*** Data section ***
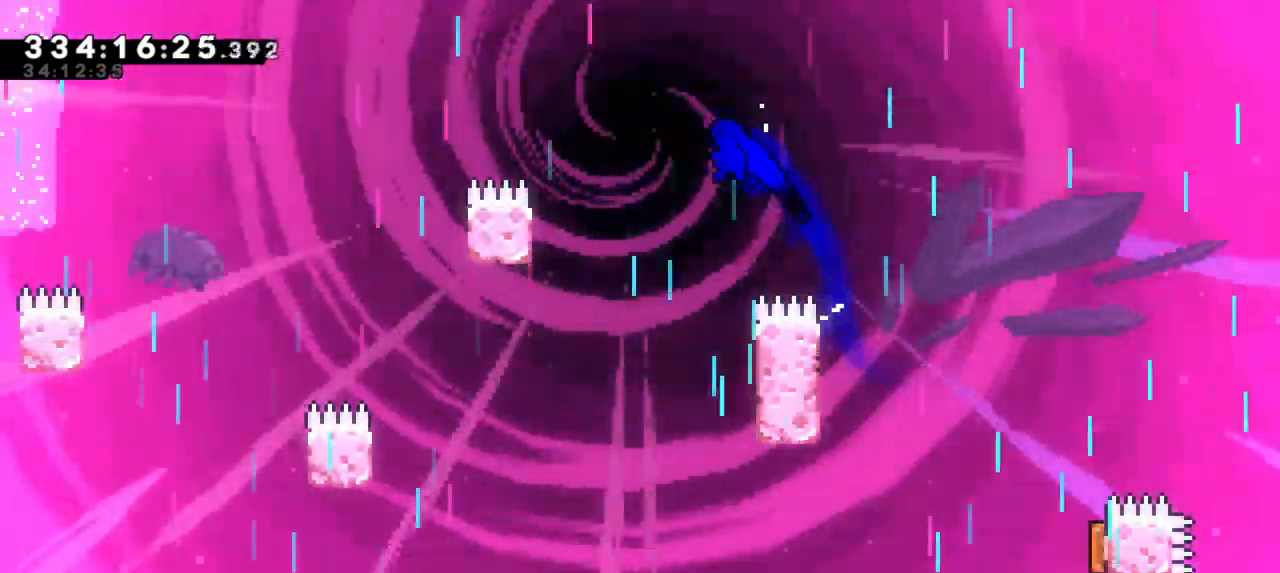
{"keys": ["right"], "events": [[66, "up", "up"], [83, "left", "up"], [116, "jump2", "up"], [383, "right", "down"]]}
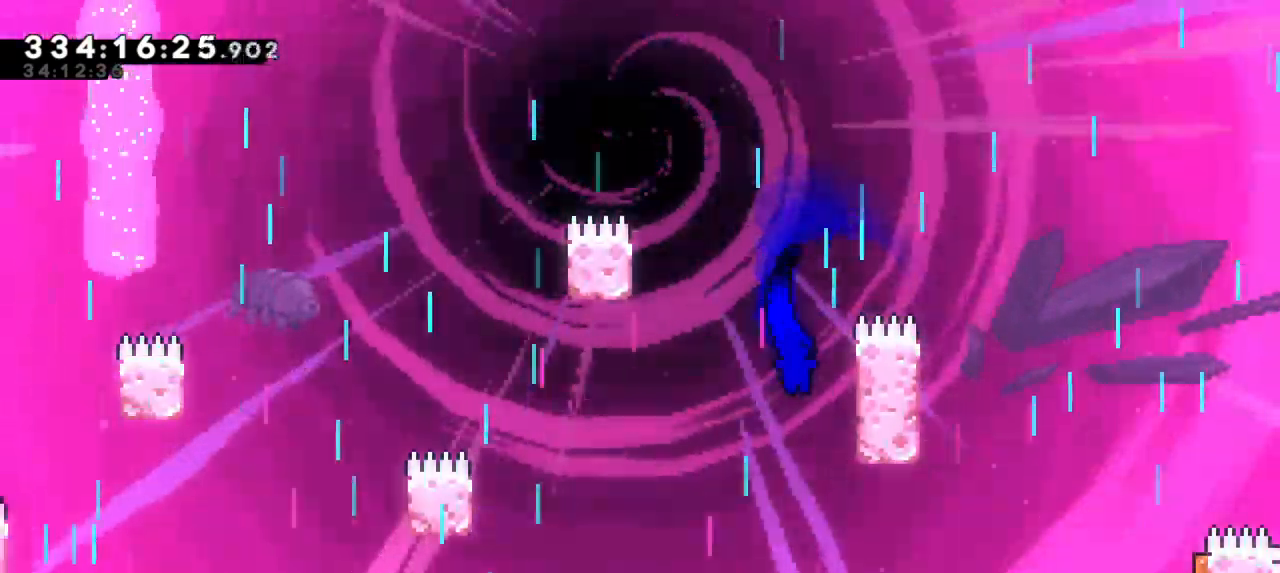
{"keys": [], "events": [[300, "right", "up"]]}
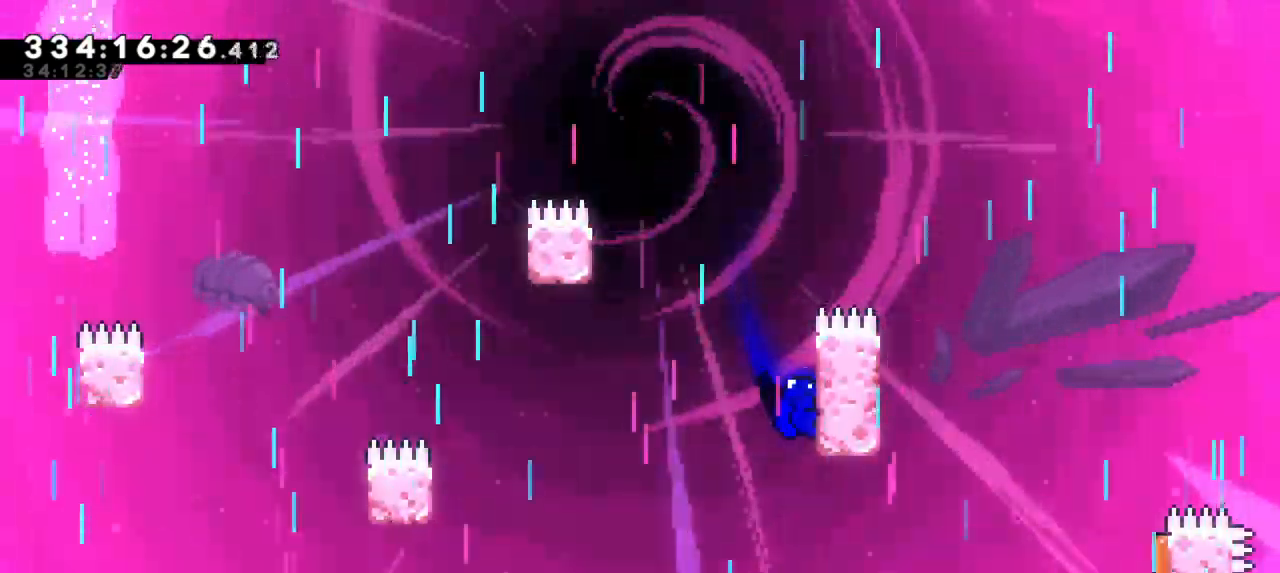
{"keys": ["jump2", "left"], "events": [[50, "up", "down"], [116, "up", "up"], [266, "left", "down"], [283, "jump2", "down"]]}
*** End of Data section ***
Exercise prompt |
In the lines above, find the word "right" and copy every line it occurs in.

Exercise solution |
{"keys": ["right"], "events": [[66, "up", "up"], [83, "left", "up"], [116, "jump2", "up"], [383, "right", "down"]]}
{"keys": [], "events": [[300, "right", "up"]]}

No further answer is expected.